--- HOW TO COMPLETE THIS TASK ---
Pick up the forum thread about home firewalls and OpenWRT where it stops, and write the next part.

--- TEXT BLOCK ---
Segment Open
The lack of firmware updates etc is less important when they are deployed as APs and aren't internet-facing. So I did pfSense as it looked like an easier to work with setup than my old iptables scripts. :)
 

Cheddoleum

Member
Feb 19, 2014
103
23
18
That was where I ended up with the *WRT method as well. When it worked, it often didn't work right with the newer radio hardware etc.. For the longest time no 5Ghz radios worked, or didn't work well, for example.
Yeah, I can see where you're coming from. I don't run it anymore but I'm fond of OpenWRT, maybe because I last ran it on commodity hardware in the Aughties (Asus wl-500gP v1 with the replaceable MiniPCI card... I still love that stupid thing). Then ran it for a few years compiled from source for an Alix 2d13 and a succession of WiFi cards, but always Atheros-based so there was never a support issue. Only dumped that when the 100base-TX nics became hopelessly inadequate even bonded, and of course insufficient crypto support for full-bandwidth VPN.

Still ran OpenWRT for a few months after that, built with paravirtualization and SMP switches in a KVM, but I got occasional kernel oopses on the host that I didn't think worth chasing so I finally gave it up. Still think it's a great little distro for small appliances though, particularly if you're prepared to build it yourself.
 

azev

Well-Known Member
Jan 18, 2013
775
255
63
does anyone know of any open source or "affordable" L7 firewalls for the home ?
Being able to allow or block application on the internet (facebook, youtube, etc) would be awesome.
 

cheezehead

Active Member
Sep 23, 2012
734
179
43
Midwest, US
does anyone know of any open source or "affordable" L7 firewalls for the home ?
Being able to allow or block application on the internet (facebook, youtube, etc) would be awesome.
Segment Closed
--- STUDY MATERIAL ---
Segment Open
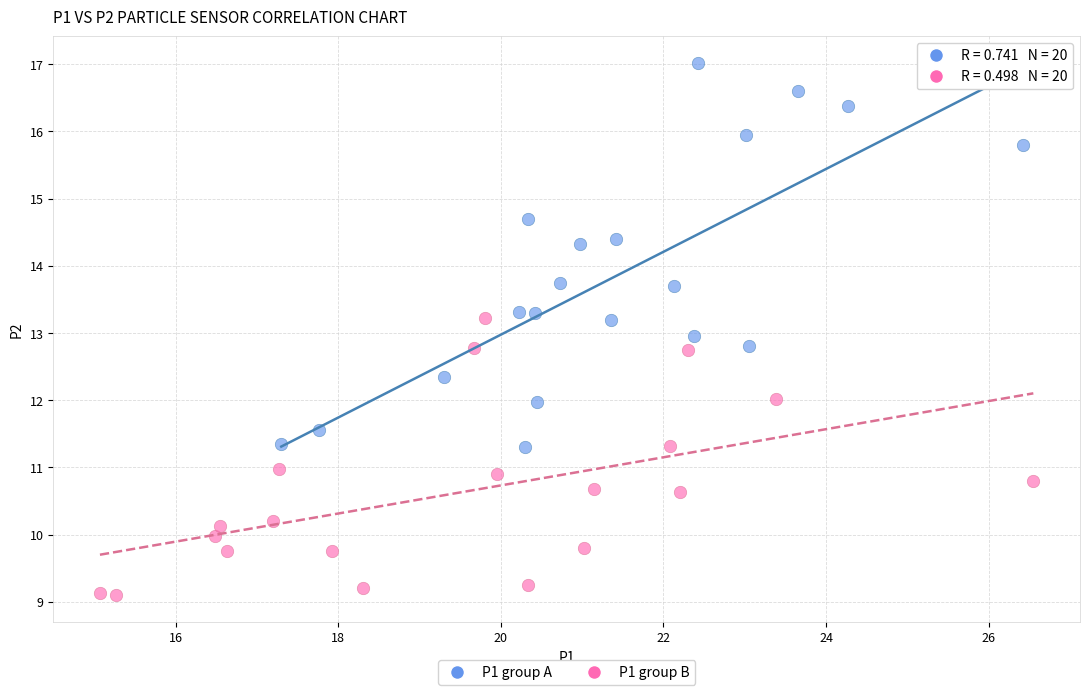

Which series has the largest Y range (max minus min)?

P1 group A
Segment Closed
Segment Open
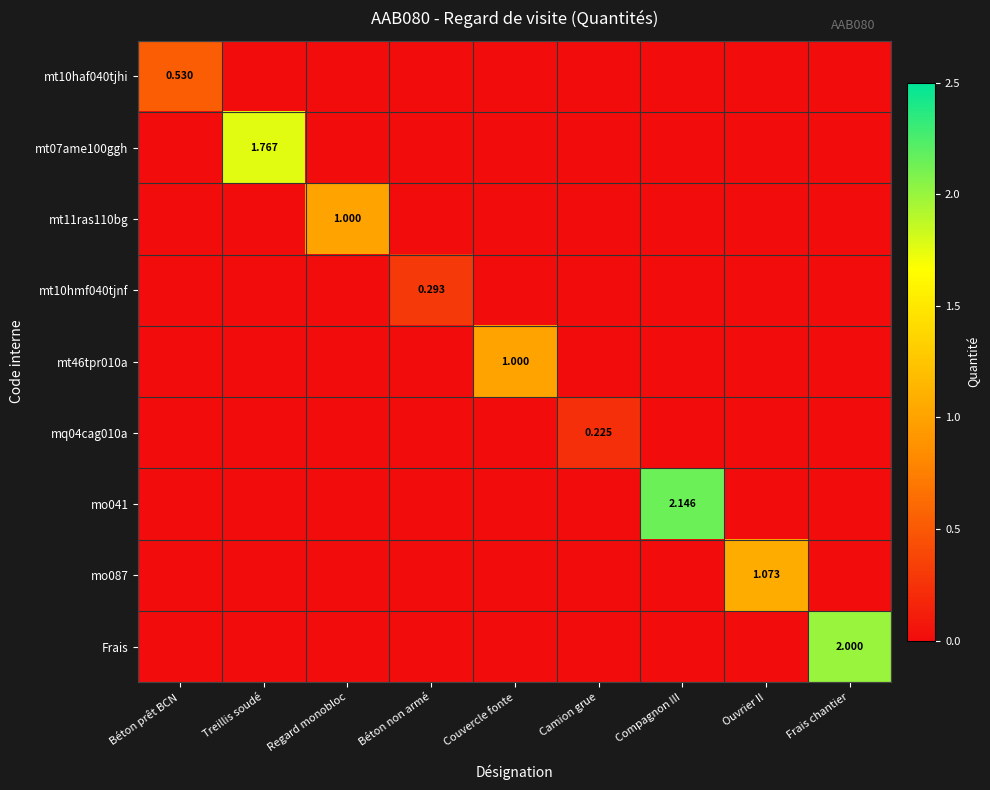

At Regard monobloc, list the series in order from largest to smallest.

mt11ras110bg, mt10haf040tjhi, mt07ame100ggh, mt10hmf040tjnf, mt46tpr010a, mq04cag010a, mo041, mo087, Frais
Segment Closed
--- ANSWER SPACE ---
pfSense use to have the code for this years ago but they pulled the ipfw-classifyd package :(after stability issues awhile back.

Sophos UTM does have the functionality but beware the CPU requirements for handling L7 is significantly higher than a L4 firewall.
 

azev

Well-Known Member
Jan 18, 2013
775
255
63
pfSense use to have the code for this years ago but they pulled the ipfw-classifyd package :(after stability issues awhile back.

Sophos UTM does have the functionality but beware the CPU requirements for handling L7 is significantly higher than a L4 firewall.
I have tried sophos UTM, they do have some L7 capability but nothing close to the like of palo alto.
 

cheezehead

Active Member
Sep 23, 2012
734
179
43
Midwest, US
I have tried sophos UTM, they do have some L7 capability but nothing close to the like of palo alto.
That's like comparing a VW Golf to a Telsa lol.

I don't know of any free solutions that come close to the capabilities of a Palo Alto.

PA-2050's (which can handle gig links) can be picked up used for like $300ish...sometimes cheaper if you "need"/want that level of filtering.

Keep in mind a lot of the advanced features are all subscription based.